Aug 19 2008

Eating Vegan AGAIN

Published by Kara at 11:09 am under Food, Health

Michael has decided he wants to go vegan again. He’s working mostly off of a food pyramid from wikipedia. We realized, upon studying the pyramid, that we went about veganism all wrong previously. All carbs and veggies, hardly any protein. Even still, I frequently cook meals that contain almost no protein whatsoever.

I hate to identify myself by what I eat, because I try to be an open-minded and thoughtful person. If someone offers me a homemade dish that contains cow and pig, I will eat the dish and gush about it, if not eating it would be judged rude. If I get a dish in a restaurant that suddenly contains meat, I will eat it because if I don’t, that food will go to waste.

I also hate to identify myself by what I eat because, I’ll be honest here, I miss fish. I don’t think it’s moral to eat fish, but I love fish. Every time I’ve gone vegan in the past, I have craved fish. I don’t crave chicken, I don’t crave beef or pork, but I positively salivate just thinking about tuna or salmon nigiri. There is no substitute for that delightfully soft and fatty tissue, there is no way to imitate that mouth-feel. Maybe this makes me an awful person, but as much as I think it is immoral to kill fish, I want to. I am a selfish human being and I want my dang sushi.

That being said, I don’t find eating vegan in the day to day hard except for my reaction to uncooked soy milk. I’m currently sticking with slim-fast which means a dairy-heavy diet, until I’m comfortable enough with limiting my calories to move towards replacing my meal replacer with a real, no-fooling meal. Probably the lunch will go first, in favor of a much more veggie-heavy lunch.

Anyway, Michael cooked an amazingly tasty dish last night that seemed pretty easy to make. He found a recipe on vegweb and then made a load of changes to it. We calculated the whole thing to be about 1100 calories. 1100 very filling calories, since Michael had a little less than half and I ate a quarter. But I did clean my plate, which is unusual.

And he made some ginger cookies from this recipe. They’re rather tasty, although the recipe was confusing and instead of adding the intended 3 tablespoons of prepared Ener-G Egg Replacer, he added 3 tablespoons of the powder. Still, the texture and flavor are pretty good. Vegan baked goods are always better after they sit a day - this applies to cornbread, cookies, cake, banana bread, etc.

Tea and Cookies

Tea and Cookies

So I’ve managed to resist the ginger cookies and save them for an after-dinner snack with a cup of jasmine green tea, courtesy of our Zojirushi water dispenser.

We visited David’s Natural Market in Gambrills last night for tofutti better than cream cheese, earth balance margarine and a variety of other goodies we didn’t necessarily need. I bought a crap-load of Stonyfield farm yogurt because I’m not vegan and they had a million different varieties there (mocha? raspberry? lemon fruit on the bottom? Count me in). Michael bought their brand of soy yogurt and said the mouth-feel was quite good even if the flavor was a bit off. Technically their soy yogurt isn’t vegan since they derive the bacteria cultures from milk. I also picked up some sun-dried tomatoes in oil for a pasta dish this week. As soon as I dream up a good marinade for some tofu.

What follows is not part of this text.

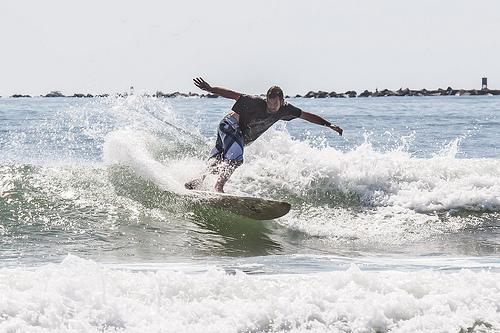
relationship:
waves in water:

And we spent some time outside, admiring the cows that reside next to the market. The sun was setting, the sky was pink and the cows were nom nommin’ their grain for the evening.

2 Responses to “Eating Vegan AGAIN”

  1. jesson 19 Aug 2008 at 11:38 am

    I love the stonyfield lemon fruit on the bottom yogurt (a bit more sugars in it than I like though). When I was vegetarian, I was pretty good about eating a lot of protein which helped a lot (since I still ate eggs/dairy, it was easier though).

    So, it’s immoral when I go fishing for food? :)

  2. Karaon 19 Aug 2008 at 12:01 pm

    In my moral system, I have issues with killing an animal for food. and I get that bugs die by kajillions when wheat and veggies and everything else are processed. But eating fish still makes me uncomfortable ethically in my own system.

    Eating animals is one of those ethical decisions I really don’t care what other people choose to do. Certainly if you catch your own fish, you’re making a better ethical decision in my grading system than me going out and ordering sushi where the fish comes from who knows where.

    I probably shouldn’t use the term immoral because I don’t think of there being one concrete moral system as regards the morals/ethics of eating animals. I have qualms about killing and eating animals. And doing the local, free-range thing makes me feel better but it doesn’t eliminate those qualms for me. So immoral is not a precise term.